Keeping Your Crowning Glory: Hair Loss in Women
4/17/2013 12:10:00 PM
We remember when we saw Naomi Campbell's edges right? Obviously years of tight styles and weaves led to the loss of hair at the temples. But she is not alone. For various reasons, women suffer hair loss or even thinning hair. For black women, several factors may play a role to the loss of our crowning glory: our hair.
Forty percent of people who experience temporary or long term hair loss are women.The average scalp has 100,000 hairs and every follicle has a single hair that grows an average of rate of half an inch per month - pending other factors like diet, hair care, genetics, stress, etc. After growing for two to six years, hair rests awhile before falling out and then is replaced with a new hair. So after that, the cycle begins again. Most of the time, 85% of hair is growing and the remainder it's resting. But while your hair is at rest, you may discover the issue of hair loss. BDO writer Brittany Gatson, drops dime on the most common causes of hair loss for black women.
From Black Doctor:
The thyroid is a butterfly-shaped gland at the front of the neck. It produces hormones that regulate many processes throughout the body. If the gland makes too much or too little thyroid hormone, the hair growth cycle may falter. But hair loss is rarely the only sign of a thyroid problem. Other symptoms include weight gain or loss, sensitivity to cold or heat, and changes in heart rate.
Polycystic Ovary Syndrome
Women with polycystic ovary syndrome (PCOS) have a chronic hormonal imbalance. The body makes higher levels of androgens than expected. This often causes extra hair to sprout on the face and body, while hair on the scalp grows thinner. PCOS can also lead to ovulation problems, acne, and weight gain. But sometimes thinning hair is the only obvious sign.

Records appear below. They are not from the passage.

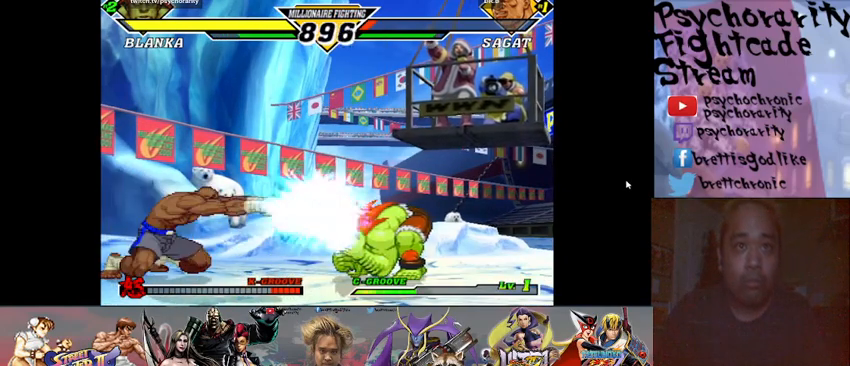
{"buttons": [], "events": []}
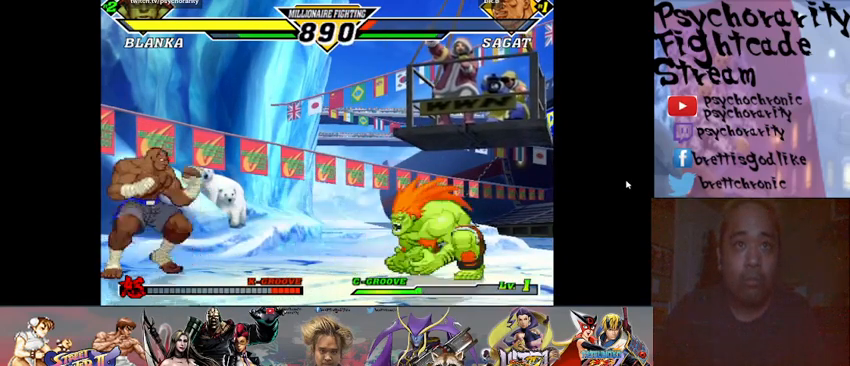
{"buttons": [], "events": []}
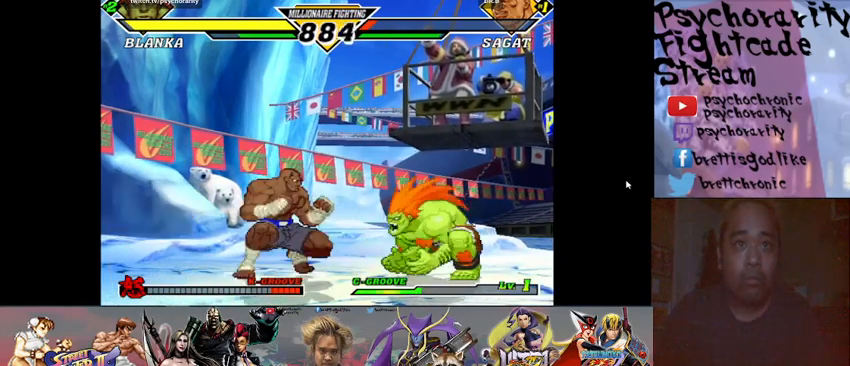
{"buttons": [], "events": []}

Alopecia areata causes hair to fall out in startling patches. The culprit is the body’s own immune system, which mistakenly attacks healthy hair follicles. In most cases, the damage is not permanent. The missing patches usually grow back in six months to a year. In rare cases, people may lose all of the hair on their scalp and body.
Some women may notice their hair seems fuller during pregnancy. That’s thanks to high levels of hormones that keep resting hairs from falling out as they normally would. But it doesn’t last forever. After childbirth, when hormone levels return to normal, those strands fall out quickly. This can mean a surprising amount of hair loss at one time. It may take up to two years for hair to return to normal.

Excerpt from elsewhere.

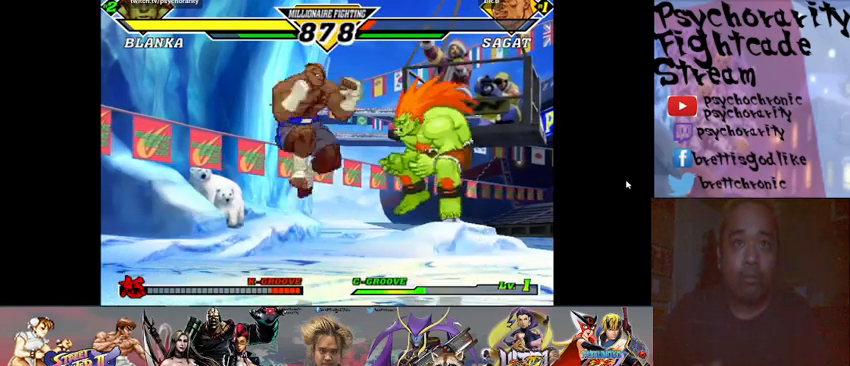
{"buttons": [], "events": [[67, "R2", "down"], [133, "R2", "up"], [167, "R2", "down"], [233, "R2", "up"], [300, "R2", "down"], [367, "R2", "up"], [400, "R2", "down"], [467, "R2", "up"]]}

A little known side effect of birth control pills is the potential for hair loss. The hormones that suppress ovulation can cause hair to thin in some women, particularly those with a family history of hair loss. Sometimes hair loss begins when you stop taking the pill. Other drugs linked to hair loss include blood thinners and medicines that treat high blood pressure, heart disease, arthritis, and depression.
It’s no myth: Wearing cornrows or tight ponytails can irritate the scalp and cause hair to fall out. The same is true of using tight rollers. Let your hair down, and it should grow back normally. Be aware that long-term use of these styles can cause scarring of the scalp and permanent hair loss.
And is surgery an option? Dr. Sanusi Umar reached a breakthrough with his uGraft, a scapel-free, natural replacement, using body hair to conduct hair and eyebrow transplants. Check out his site dermhairclinic.com.
It may not be so serious you need surgery but if you are having hair loss, perhaps one of these reasons is key. Talk to your doctor, dermatologist, and yes - your stylist! Revamping how you care for your hair and getting to the root cause of loss may turn things around. Don't despair about your hair; be proactive about getting growth and care on the right track.